Of course, all of our efforts rest on the success of our networks of Central Authorities in facilitating mutual assistance; apprehending fugitives and– when appropriate – extraditing wrongdoers.  I am proud to report that here, too, the United States has been deeply engaged and dedicated to modernizing our practices.  In recent months, with the vocal support of President Obama, the Department of Justice has significantly expanded our Office of International Affairs, giving our colleagues overseas more opportunities to connect with our Department of Justice experts, investigators and prosecutors.  We’ve simplified the process whereby foreign authorities can obtain evidence from the United States, saving critical time and streamlining complex procedures.  And we’ve joined with the U.S. State Department to launch the Global Central Authorities Initiative – which has helped bring us together here today and which is dedicated to working with countries around the world to create or expand the capacity of Central Authorities responsible for providing international legal support in criminal investigations and prosecutions.  These are all vital steps towards closing jurisdictional gaps, improving international cooperation and promoting the rule of law.

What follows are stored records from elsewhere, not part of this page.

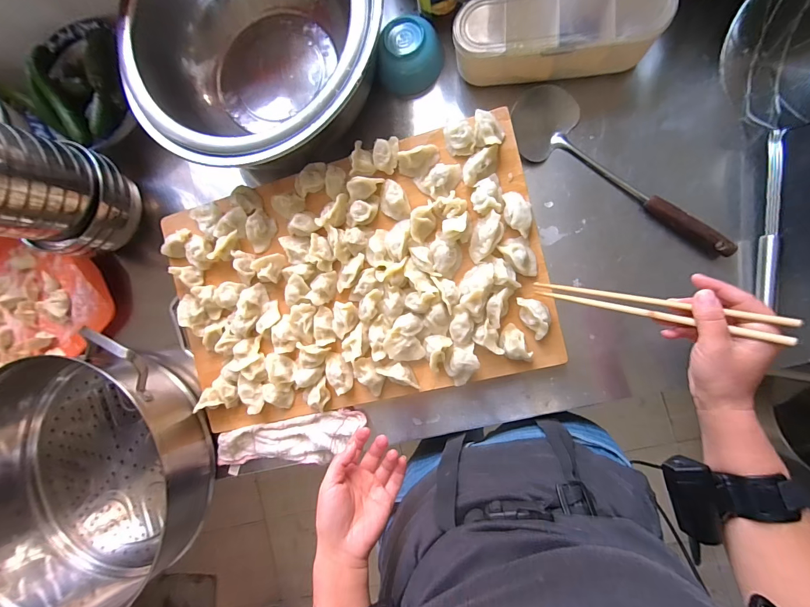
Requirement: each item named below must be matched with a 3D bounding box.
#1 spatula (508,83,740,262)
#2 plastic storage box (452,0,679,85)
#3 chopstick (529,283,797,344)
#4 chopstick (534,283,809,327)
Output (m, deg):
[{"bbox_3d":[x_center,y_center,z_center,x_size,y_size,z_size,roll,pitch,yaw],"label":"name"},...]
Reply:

Over the course of our time together in Rabat, we have discussed our common challenges with clear eyes and honest candor.  As our discussion today shows, none of us has any illusions that meeting the unique threats of the 21st century will be easy, or that our path forward will be straight or smooth.  The problems we see are complex, the adversaries we confront are fast-moving and the threats we face constantly adapt and evolve.  But as we join with each other here today – in this community of nations – I am even more confident that we can navigate the long road ahead.  By standing together in support of what is right; by marching together in the spirit of progress; and by collaborating with one another in the pursuit of our common goals, we can expand and bolster the promise of justice for all of our peoples across all of the world.

On behalf of the entire United States Department of Justice, I thank you again for your partnership.  I am grateful for your commitment and friendship in this mission.  And I look forward to all that we will continue to achieve together in the months and years to come.